1. Griswold v. Connecticut (1965) : Contraception and Marital Privacy
This case established the right to contraceptives for married couples and the right to marital privacy. The events leading up to this pivotal Supreme Court case involved the conviction of a Planned Parenthood director and licensed physician for giving a married couple contraceptives. At the time, a Connecticut law made it a crime for any person to use any drug or article to prevent conception. The director and the physician appealed their conviction. When the case finally made it up to the Supreme Court, the Court held that the Connecticut law violated the 14th Amendment of the Constitution.

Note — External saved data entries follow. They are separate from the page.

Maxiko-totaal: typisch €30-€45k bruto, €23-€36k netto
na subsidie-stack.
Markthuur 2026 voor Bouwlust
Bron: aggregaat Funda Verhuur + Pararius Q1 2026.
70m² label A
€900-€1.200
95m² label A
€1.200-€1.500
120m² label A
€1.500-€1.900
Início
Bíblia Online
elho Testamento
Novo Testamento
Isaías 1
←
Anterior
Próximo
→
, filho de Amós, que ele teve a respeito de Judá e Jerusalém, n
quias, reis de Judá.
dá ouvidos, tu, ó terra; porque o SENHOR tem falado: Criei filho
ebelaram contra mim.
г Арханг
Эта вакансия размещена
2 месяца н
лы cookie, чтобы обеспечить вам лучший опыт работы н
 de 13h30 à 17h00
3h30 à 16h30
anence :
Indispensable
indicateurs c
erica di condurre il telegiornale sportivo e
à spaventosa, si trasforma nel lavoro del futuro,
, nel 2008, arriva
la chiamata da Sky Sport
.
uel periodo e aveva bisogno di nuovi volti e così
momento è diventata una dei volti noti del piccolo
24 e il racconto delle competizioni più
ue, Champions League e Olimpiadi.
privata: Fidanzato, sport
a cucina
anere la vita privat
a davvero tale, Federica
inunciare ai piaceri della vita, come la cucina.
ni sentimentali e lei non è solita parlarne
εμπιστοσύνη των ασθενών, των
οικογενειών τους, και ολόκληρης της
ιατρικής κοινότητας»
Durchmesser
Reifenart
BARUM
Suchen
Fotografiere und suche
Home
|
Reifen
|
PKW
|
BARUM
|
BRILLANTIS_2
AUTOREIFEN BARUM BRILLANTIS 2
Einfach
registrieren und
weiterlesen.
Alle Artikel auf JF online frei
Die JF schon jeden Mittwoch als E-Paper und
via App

The Court reasoned that although the Constitution does not specifically state a right to privacy, it implies it. The Court explained that the Connecticut law violated the right of marital privacy which is within the penumbra of the Bill of Rights. The use of contraceptives falls under the umbrella of marital privacy. Therefore, the law was in violation of the Constitution.
2. Loving v. Virginia (1967) : Interracial Marriage
Virginia newlyweds Mildred and Richard Loving had to make the choice between spending one year in jail or facing 25 years in exile from the state of Virginia. The couple was married legally in Washington, D.C., but their marriage was a crime against a Virginia state law that forbade miscegenation (i.e. interracial marriage). Mildred was black and Native American and Richard was white. The United State Supreme Court ruled in favor of the newlyweds, consequently voiding all other state laws against interracial marriage.
3. Roe v. Wade (1973) : Abortion
A woman brought a class action lawsuit against a Texan district attorney, Henry Wade, after being denied an abortion. Once again, under the right of privacy granted by the Bill of Rights, the Supreme Court held that a woman was legally allowed to get an abortion without interference from the state. However, the Court put a limitation on this right by allowing the states to regulate the abortion after the first trimester, and the right to restrict abortions in some cases after viability (i.e. about 23 weeks into the pregnancy).
4. Obergefell v. Hodges (2015) : Same Sex Marriage
This recent case arose from multiple state laws banning same-sex marriage. Groups of same-sex couples sued state agencies in Kentucky, Michigan, Tennessee, and Ohio to challenge the state bans on gay marriage. In their arguments, the same-sex couples asserted the 14th Amendment, and the Equal Protection Clause, along with some claims under the Civil Rights Act. As a result, the U.S. Supreme Court held in favor of the same-sex couples. It ruled that same-sex couples are guaranteed the fundamental right to marry under the U.S. Constitution.